Convert the data below into a Markdown table with the columns "No." and "Line", assigning one numbered row to each line and omitting blank lines.
BEGIN
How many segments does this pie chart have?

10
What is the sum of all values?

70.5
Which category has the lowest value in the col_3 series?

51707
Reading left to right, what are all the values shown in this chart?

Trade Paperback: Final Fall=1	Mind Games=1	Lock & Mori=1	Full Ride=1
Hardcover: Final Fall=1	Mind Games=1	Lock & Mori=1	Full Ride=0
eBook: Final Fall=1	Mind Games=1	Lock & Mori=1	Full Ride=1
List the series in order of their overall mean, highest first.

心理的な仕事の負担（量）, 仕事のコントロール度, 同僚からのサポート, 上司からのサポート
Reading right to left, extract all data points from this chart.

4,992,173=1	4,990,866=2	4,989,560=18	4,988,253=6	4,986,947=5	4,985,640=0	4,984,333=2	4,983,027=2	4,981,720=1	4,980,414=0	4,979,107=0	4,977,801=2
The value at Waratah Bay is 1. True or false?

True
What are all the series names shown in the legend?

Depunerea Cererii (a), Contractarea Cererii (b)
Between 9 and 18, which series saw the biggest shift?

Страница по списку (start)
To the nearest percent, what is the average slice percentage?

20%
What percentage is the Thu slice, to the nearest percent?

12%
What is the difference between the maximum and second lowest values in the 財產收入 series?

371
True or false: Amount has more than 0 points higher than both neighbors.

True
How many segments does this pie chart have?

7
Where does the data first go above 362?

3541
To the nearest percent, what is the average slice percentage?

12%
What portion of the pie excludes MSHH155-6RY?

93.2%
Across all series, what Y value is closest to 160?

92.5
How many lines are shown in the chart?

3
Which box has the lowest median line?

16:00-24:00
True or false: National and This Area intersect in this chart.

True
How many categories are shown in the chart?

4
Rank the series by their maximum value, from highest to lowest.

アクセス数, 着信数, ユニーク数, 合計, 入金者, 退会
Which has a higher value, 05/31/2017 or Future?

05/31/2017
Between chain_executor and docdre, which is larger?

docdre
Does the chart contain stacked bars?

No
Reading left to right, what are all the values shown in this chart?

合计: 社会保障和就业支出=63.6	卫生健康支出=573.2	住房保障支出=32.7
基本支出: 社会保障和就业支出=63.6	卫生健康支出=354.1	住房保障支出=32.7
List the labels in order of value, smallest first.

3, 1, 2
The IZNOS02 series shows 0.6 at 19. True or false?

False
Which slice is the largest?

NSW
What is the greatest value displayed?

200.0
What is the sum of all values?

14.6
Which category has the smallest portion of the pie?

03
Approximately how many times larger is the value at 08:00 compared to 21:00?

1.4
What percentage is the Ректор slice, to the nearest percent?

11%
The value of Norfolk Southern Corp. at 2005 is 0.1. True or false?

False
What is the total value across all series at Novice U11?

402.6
END
Solution to this problem:
| No. | Line |
|---|---|
| 1 | How many segments does this pie chart have? |
| 2 | 10 |
| 3 | What is the sum of all values? |
| 4 | 70.5 |
| 5 | Which category has the lowest value in the col_3 series? |
| 6 | 51707 |
| 7 | Reading left to right, what are all the values shown in this chart? |
| 8 | Trade Paperback: Final Fall=1	Mind Games=1	Lock & Mori=1	Full Ride=1 |
| 9 | Hardcover: Final Fall=1	Mind Games=1	Lock & Mori=1	Full Ride=0 |
| 10 | eBook: Final Fall=1	Mind Games=1	Lock & Mori=1	Full Ride=1 |
| 11 | List the series in order of their overall mean, highest first. |
| 12 | 心理的な仕事の負担（量）, 仕事のコントロール度, 同僚からのサポート, 上司からのサポート |
| 13 | Reading right to left, extract all data points from this chart. |
| 14 | 4,992,173=1	4,990,866=2	4,989,560=18	4,988,253=6	4,986,947=5	4,985,640=0	4,984,333=2	4,983,027=2	4,981,720=1	4,980,414=0	4,979,107=0	4,977,801=2 |
| 15 | The value at Waratah Bay is 1. True or false? |
| 16 | True |
| 17 | What are all the series names shown in the legend? |
| 18 | Depunerea Cererii (a), Contractarea Cererii (b) |
| 19 | Between 9 and 18, which series saw the biggest shift? |
| 20 | Страница по списку (start) |
| 21 | To the nearest percent, what is the average slice percentage? |
| 22 | 20% |
| 23 | What percentage is the Thu slice, to the nearest percent? |
| 24 | 12% |
| 25 | What is the difference between the maximum and second lowest values in the 財產收入 series? |
| 26 | 371 |
| 27 | True or false: Amount has more than 0 points higher than both neighbors. |
| 28 | True |
| 29 | How many segments does this pie chart have? |
| 30 | 7 |
| 31 | Where does the data first go above 362? |
| 32 | 3541 |
| 33 | To the nearest percent, what is the average slice percentage? |
| 34 | 12% |
| 35 | What portion of the pie excludes MSHH155-6RY? |
| 36 | 93.2% |
| 37 | Across all series, what Y value is closest to 160? |
| 38 | 92.5 |
| 39 | How many lines are shown in the chart? |
| 40 | 3 |
| 41 | Which box has the lowest median line? |
| 42 | 16:00-24:00 |
| 43 | True or false: National and This Area intersect in this chart. |
| 44 | True |
| 45 | How many categories are shown in the chart? |
| 46 | 4 |
| 47 | Rank the series by their maximum value, from highest to lowest. |
| 48 | アクセス数, 着信数, ユニーク数, 合計, 入金者, 退会 |
| 49 | Which has a higher value, 05/31/2017 or Future? |
| 50 | 05/31/2017 |
| 51 | Between chain_executor and docdre, which is larger? |
| 52 | docdre |
| 53 | Does the chart contain stacked bars? |
| 54 | No |
| 55 | Reading left to right, what are all the values shown in this chart? |
| 56 | 合计: 社会保障和就业支出=63.6	卫生健康支出=573.2	住房保障支出=32.7 |
| 57 | 基本支出: 社会保障和就业支出=63.6	卫生健康支出=354.1	住房保障支出=32.7 |
| 58 | List the labels in order of value, smallest first. |
| 59 | 3, 1, 2 |
| 60 | The IZNOS02 series shows 0.6 at 19. True or false? |
| 61 | False |
| 62 | Which slice is the largest? |
| 63 | NSW |
| 64 | What is the greatest value displayed? |
| 65 | 200.0 |
| 66 | What is the sum of all values? |
| 67 | 14.6 |
| 68 | Which category has the smallest portion of the pie? |
| 69 | 03 |
| 70 | Approximately how many times larger is the value at 08:00 compared to 21:00? |
| 71 | 1.4 |
| 72 | What percentage is the Ректор slice, to the nearest percent? |
| 73 | 11% |
| 74 | The value of Norfolk Southern Corp. at 2005 is 0.1. True or false? |
| 75 | False |
| 76 | What is the total value across all series at Novice U11? |
| 77 | 402.6 |